CCD_charge_transfer_animation

Figure 1 – Charge transfer in a CCD array. By Michael Schmid from the Wikicommons and under creative commons license.

The real secret of a charge coupled device is how it uses programmed voltages to shift the stored charge between pixels.  This is illustrated schematically in Figure 1.  Once the exposure is complete.  The device systematically shifts the charge from pixel to pixel until it reaches the readout point.  This is accomplished as shown in the animation by taking a pixels voltage to zero which allows it to transfer to the adjacent pixel held at a voltage V. The process, illustrated in Figure 2 is not unlike a “bucket brigade.”

Figure 2 - The march of the electrons in a CCD sensor. (c) DE Wolf 2013

Figure 2 – The march of the electrons in a CCD sensor. (c) DE Wolf 2013

By the way, I think that you can see the advantage of using a shutter on a CCD camera.  It protects the sensor from light while it is in the process of reading out.

At the output the accumulated charge acts as a voltage.  A device known as a analogue to digital converter (A/D) converts this voltage to a digital signal.  Significantly the signal is analogue up until this point, when it becomes digitized.

ChargeCoupled Array

Figure 3 – A CCD sensorarray. From NASA via the Wikicommons and in the public domain.

There’s a lot to talk about regarding CCDs.  However, let’s focus for now on two points, just to give a flavor.

  • As charge is transferred between pixels there’s a little slop over, just like spilling water in a bucket brigade.  As a result the readout process introduces a source of noise in the signal.  This means that the amount of charge transferred per pixel is variable because of the readout, in addition to all the other reasons that it can be variable.
  • The dynamic range of the device, that is the number of grey levels that it can be divided into is defined, not by the number of bits in the digitizer, but rather by the number of electrons.  We discussed many months ago the concept of  photon counting noise.  This is controlled by the number of electrons in the well, by the well depth.

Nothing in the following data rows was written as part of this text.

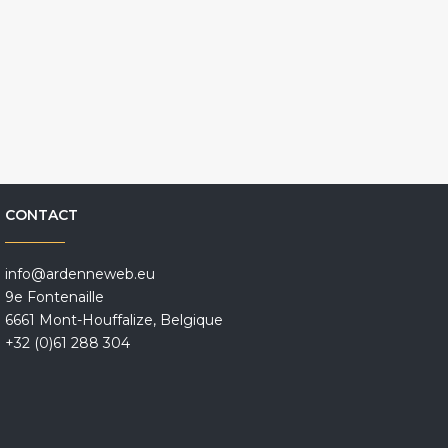
CONTACT
info@ardenneweb.eu
9e Fontenaille
6661 Mont-Houffalize, Belgique
+32 (0)61 288 304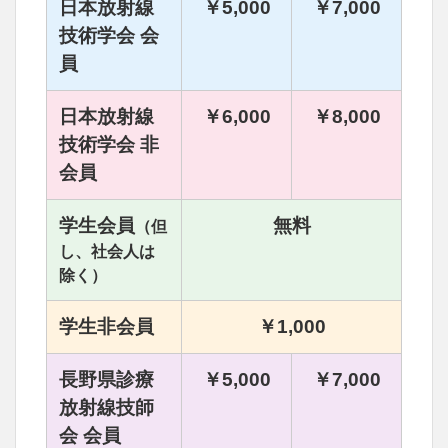
日本放射線
￥5,000
￥7,000
技術学会 会
員
日本放射線
￥6,000
￥8,000
技術学会 非
会員
学生会員
無料
（但
し、社会人は
除く）
学生非会員
￥1,000
長野県診療
￥5,000
￥7,000
放射線技師
会 会員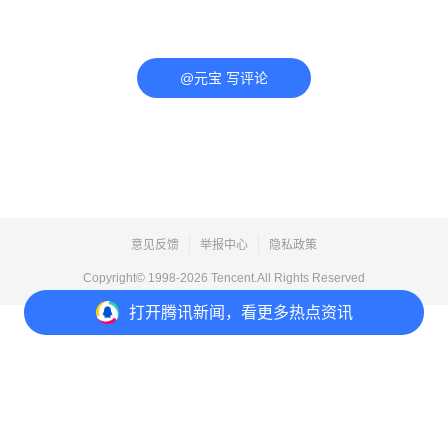
@元宝 写评论
意见反馈
举报中心
隐私政策
Copyright© 1998-
2026
Tencent.All Rights Reserved
打开
腾讯新闻，看更多热点资讯
打开
APP参与讨论
评论
点赞
1
分享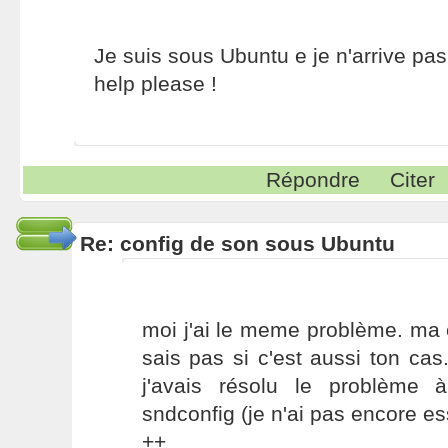
Je suis sous Ubuntu e je n'arrive pas 
help please !
Répondre
Citer
Re: config de son sous Ubuntu
moi j'ai le meme problème. ma c
sais pas si c'est aussi ton cas.
j'avais résolu le problème à l
sndconfig (je n'ai pas encore e
++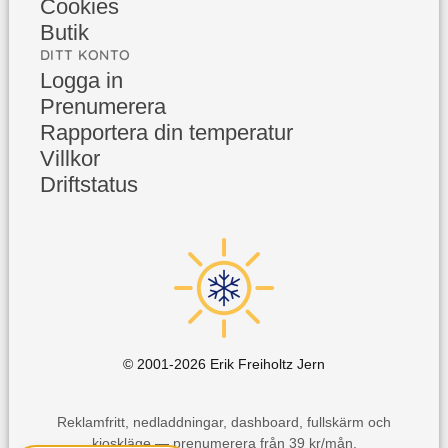
Cookies
Butik
DITT KONTO
Logga in
Prenumerera
Rapportera din temperatur
Villkor
Driftstatus
© 2001-
2026
Erik Freiholtz Jern
Reklamfritt, nedladdningar, dashboard, fullskärm och
kioskläge — prenumerera från 39 kr/mån.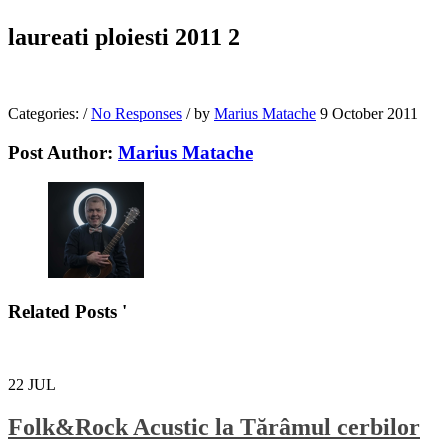
laureati ploiesti 2011 2
Categories:
/
No Responses
/
by
Marius Matache
9 October 2011
Post Author:
Marius Matache
Related Posts '
22
JUL
Folk&Rock Acustic la Tărâmul cerbilor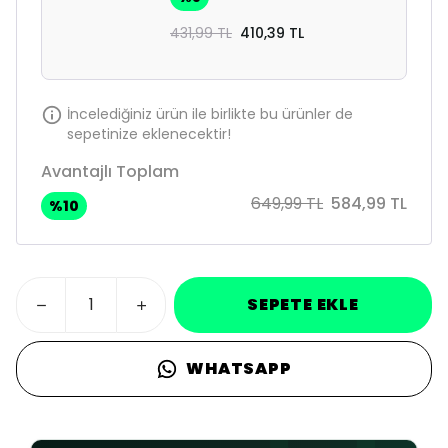
431,99 TL
410,39 TL
İncelediğiniz ürün ile birlikte bu ürünler de
sepetinize eklenecektir!
Avantajlı Toplam
649,99 TL
584,99 TL
%
10
SEPETE EKLE
WHATSAPP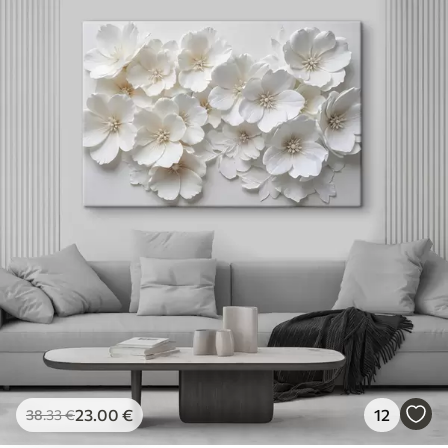
23
.00
€
12
38
.33
€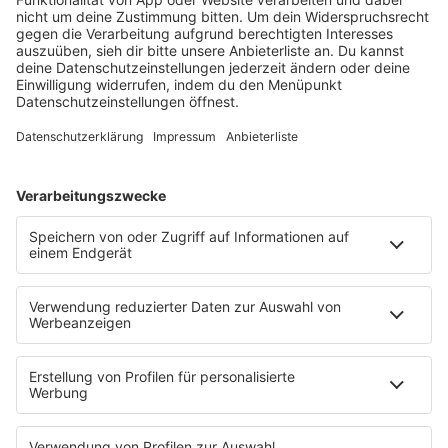
VON NACHTSCHWÄRMERN UND
FREIGEISTERN
MEHR LESEN
HOME
PROGRAMM
Sendeplan
DJs
Playlist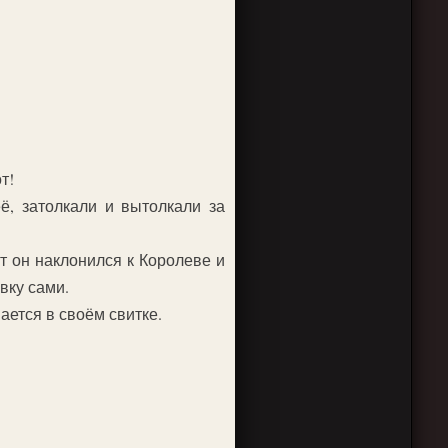
т!
ё, затолкали и вытолкали за
т он наклонился к Королеве и
вку сами.
ается в своём свитке.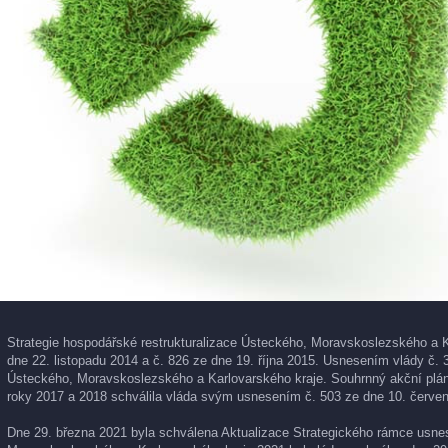
Strategie hospodářské restrukturalizace Ústeckého, Moravskoslezského a K
dne 22. listopadu 2014 a č. 826 ze dne 19. října 2015. Usnesením vlády č. 
Ústeckého, Moravskoslezského a Karlovarského kraje. Souhrnný akční plán 
roky 2017 a 2018 schválila vláda svým usnesením č. 503 ze dne 10. červen
Dne 29. března 2021 byla schválena Aktualizace Strategického rámce usnese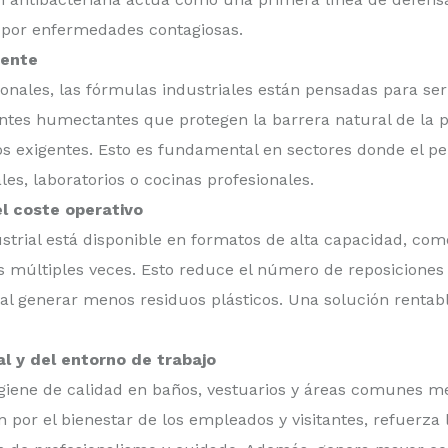
 por enfermedades contagiosas.
uente
onales, las fórmulas industriales están pensadas para ser
entes humectantes que protegen la barrera natural de la pi
s exigentes. Esto es fundamental en sectores donde el pe
s, laboratorios o cocinas profesionales.
l coste operativo
strial está disponible en formatos de alta capacidad, como
 múltiples veces. Esto reduce el número de reposiciones y
l generar menos residuos plásticos. Una solución rentabl
l y del entorno de trabajo
giene de calidad en baños, vestuarios y áreas comunes me
por el bienestar de los empleados y visitantes, refuerza l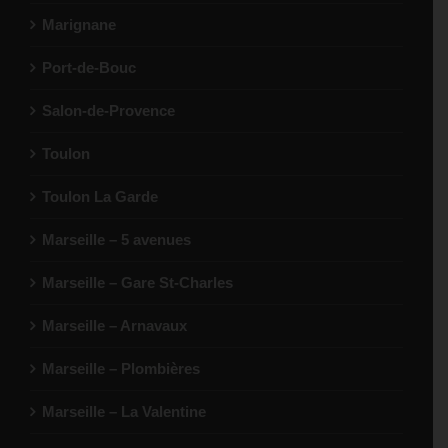
Marignane
Port-de-Bouc
Salon-de-Provence
Toulon
Toulon La Garde
Marseille – 5 avenues
Marseille – Gare St-Charles
Marseille – Arnavaux
Marseille – Plombières
Marseille – La Valentine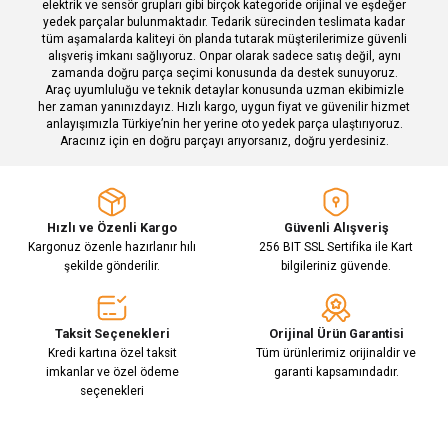
elektrik ve sensör grupları gibi birçok kategoride orijinal ve eşdeğer
yedek parçalar bulunmaktadır. Tedarik sürecinden teslimata kadar
tüm aşamalarda kaliteyi ön planda tutarak müşterilerimize güvenli
alışveriş imkanı sağlıyoruz. Onpar olarak sadece satış değil, aynı
zamanda doğru parça seçimi konusunda da destek sunuyoruz.
Araç uyumluluğu ve teknik detaylar konusunda uzman ekibimizle
her zaman yanınızdayız. Hızlı kargo, uygun fiyat ve güvenilir hizmet
Gönder
anlayışımızla Türkiye’nin her yerine oto yedek parça ulaştırıyoruz.
Aracınız için en doğru parçayı arıyorsanız, doğru yerdesiniz.
Hızlı ve Özenli Kargo
Güvenli Alışveriş
Kargonuz özenle hazırlanır hılı
256 BIT SSL Sertifika ile Kart
şekilde gönderilir.
bilgileriniz güvende.
Taksit Seçenekleri
Orijinal Ürün Garantisi
Kredi kartına özel taksit
Tüm ürünlerimiz orijinaldir ve
imkanlar ve özel ödeme
garanti kapsamındadır.
seçenekleri
E-Bülten Aboneliği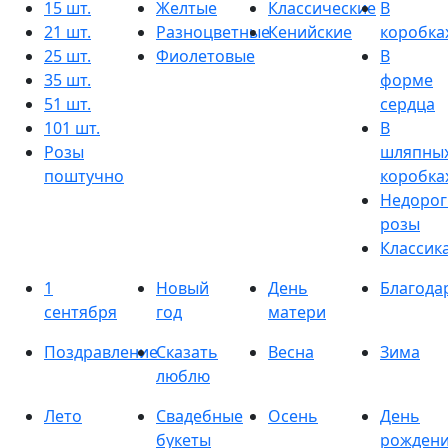
15 шт.
Желтые
Классические
В
21 шт.
Разноцветные
Кенийские
коробка
25 шт.
Фиолетовые
В
35 шт.
форме
51 шт.
сердца
101 шт.
В
Розы
шляпны
поштучно
коробка
Недорог
розы
Классик
1
Новый
День
Благода
сентября
год
матери
Поздравление
Сказать
Весна
Зима
люблю
Лето
Свадебные
Осень
День
букеты
рожден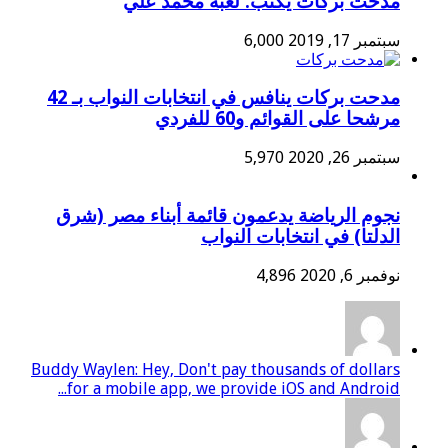
مدحت بركات يكتب: لعبة محمد علي
سبتمبر 17, 2019
6,000
مدحت بركات ينافس في انتخابات النواب بـ 42
مرشحا على القوائم و60 للفردي
سبتمبر 26, 2020
5,970
نجوم الرياضة يدعمون قائمة أبناء مصر (شرق
الدلتا) في انتخابات النواب
نوفمبر 6, 2020
4,896
Buddy Waylen: Hey, Don't pay thousands of dollars
for a mobile app, we provide iOS and Android...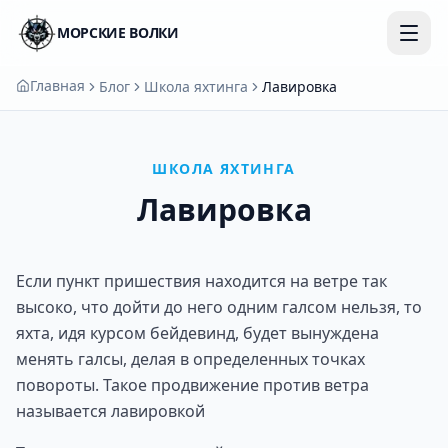
МОРСКИЕ ВОЛКИ
Главная
Блог
Школа яхтинга
Лавировка
ШКОЛА ЯХТИНГА
Лавировка
Если пункт пришествия находится на ветре так
высоко, что дойти до него одним галсом нельзя, то
яхта, идя курсом бейдевинд, будет вынуждена
менять галсы, делая в определенных точках
повороты. Такое продвижение против ветра
называется лавировкой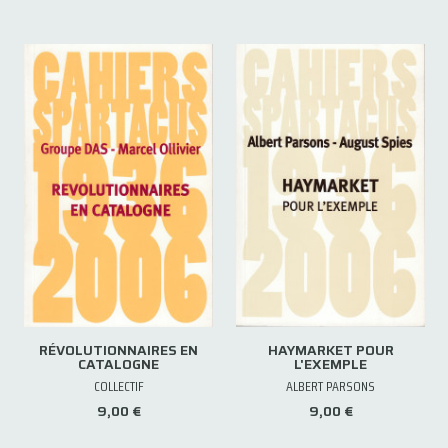
RÉVOLUTIONNAIRES EN
HAYMARKET POUR
CATALOGNE
L'EXEMPLE
COLLECTIF
ALBERT PARSONS
9,00 €
9,00 €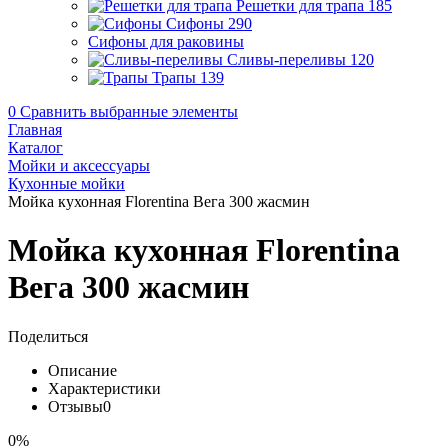
Решетки для трапа
185
Сифоны
290
Сифоны для раковины
Сливы-переливы
120
Трапы
139
0
Сравнить выбранные элементы
Главная
Каталог
Мойки и аксессуары
Кухонные мойки
Мойка кухонная Florentina Вега 300 жасмин
Мойка кухонная Florentina
Вега 300 жасмин
Поделиться
Описание
Характеристики
Отзывы
0
0%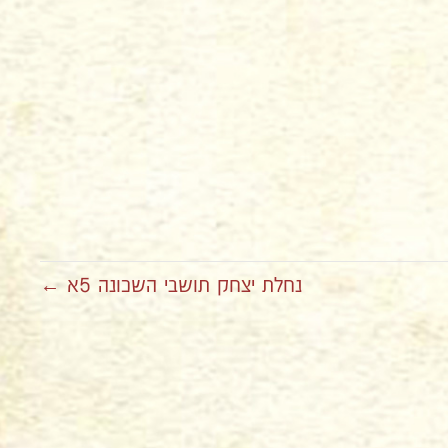
נחלת יצחק תושבי השכונה 5א ←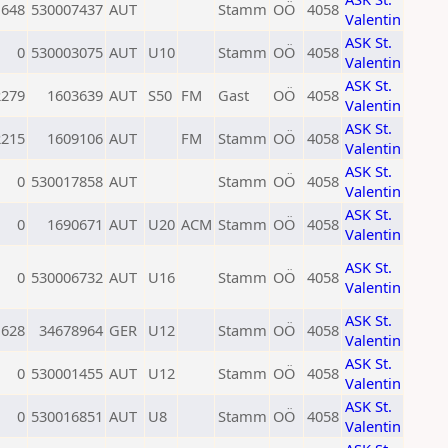
1648
530007437
AUT
Stamm
OÖ
4058
Valentin
ASK St.
0
530003075
AUT
U10
Stamm
OÖ
4058
Valentin
ASK St.
2279
1603639
AUT
S50
FM
Gast
OÖ
4058
Valentin
ASK St.
2215
1609106
AUT
FM
Stamm
OÖ
4058
Valentin
ASK St.
0
530017858
AUT
Stamm
OÖ
4058
Valentin
ASK St.
0
1690671
AUT
U20
ACM
Stamm
OÖ
4058
Valentin
ASK St.
0
530006732
AUT
U16
Stamm
OÖ
4058
Valentin
ASK St.
1628
34678964
GER
U12
Stamm
OÖ
4058
Valentin
ASK St.
0
530001455
AUT
U12
Stamm
OÖ
4058
Valentin
ASK St.
0
530016851
AUT
U8
Stamm
OÖ
4058
Valentin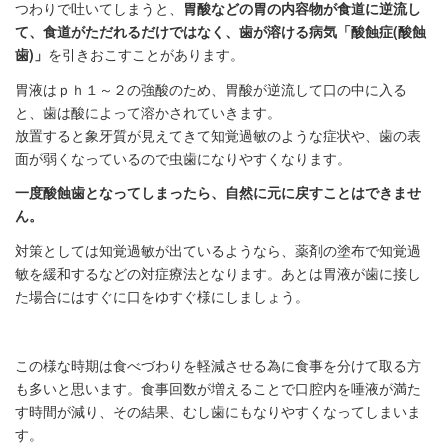
つわりで吐いてしまうと、
胃酸などの胃の内容物が食道に逆流し
て、食道がただれるだけではなく、歯が溶ける病気「酸蝕症(酸蝕
歯)」
を引きおこすことがあります。
胃液はｐｈ１～２の強酸のため、胃酸が逆流して口の中に入る
と、歯は酸によって溶かされていきます。
放置すると象牙質が見えてきて知覚過敏のような症状や、歯の表
面が弱くなっているので虫歯になりやすくなります。
一度酸蝕歯となってしまったら、自然に元に戻すことはできませ
ん。
対策としては知覚過敏が出ているようなら、薬剤の塗布で知覚過
敏を緩和するなどの対症療法となります。あとは胃液が歯に接し
た場合にはすぐに口をゆすぐ様にしましょう。
この様な時期は食べづわりを軽減させる為に食事を分けて取る方
も多いと思います。食事回数が増えることで口腔内を唾液が満た
す時間が減り、その結果、むし歯にもなりやすくなってしまいま
す。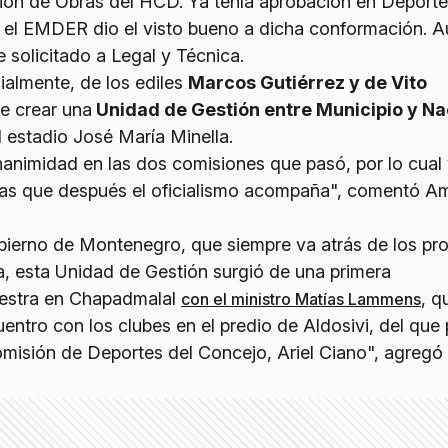
sión de Obras del HCD. Ya tenía aprobación en Deportes
 el EMDER dio el visto bueno a dicha conformación. Aú
e solicitado a Legal y Técnica.
ialmente, de los ediles
Marcos Gutiérrez y de Vito
e crear una
Unidad de Gestión entre Municipio y Na
l estadio José María Minella.
animidad en las dos comisiones que pasó, por lo cua
vas que después el oficialismo acompaña", comentó Am
ierno de Montenegro, que siempre va atrás de los pr
a, esta Unidad de Gestión surgió de una primera
uestra en Chapadmalal
, q
con el ministro Matías Lammens
uentro con los clubes en el predio de Aldosivi, del que 
omisión de Deportes del Concejo, Ariel Ciano", agregó e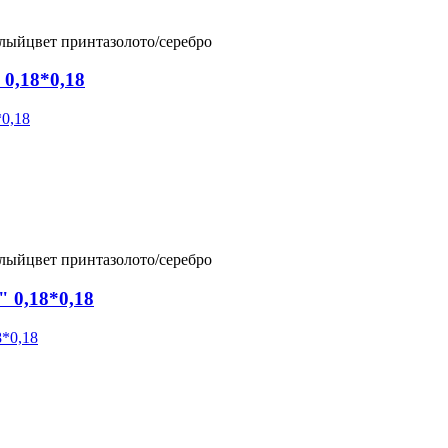
елый
цвет принта
золото/серебро
0,18*0,18
елый
цвет принта
золото/серебро
 0,18*0,18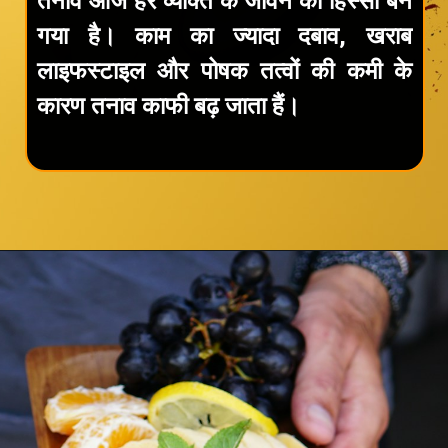
तनाव आज हर व्यक्ति के जीवन का हिस्सा बन
गया है। काम का ज्यादा दबाव, खराब
लाइफस्टाइल और पोषक तत्वों की कमी के
कारण तनाव काफी बढ़ जाता हैं।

You can also see that I am very focused on sources of noises.  This is what it’s all about.  If you want to know how sensitive of CCD is, or if you want to discuss proper exposure, or dynamic range, or ISO you’ve got to worry about what physicists and engineers call the signal-to-noise ratio.

But for now, we are getting ahead of ourselves.  And I’d like finally to show you a typical CCD sensor array, which is shown in Figure 3.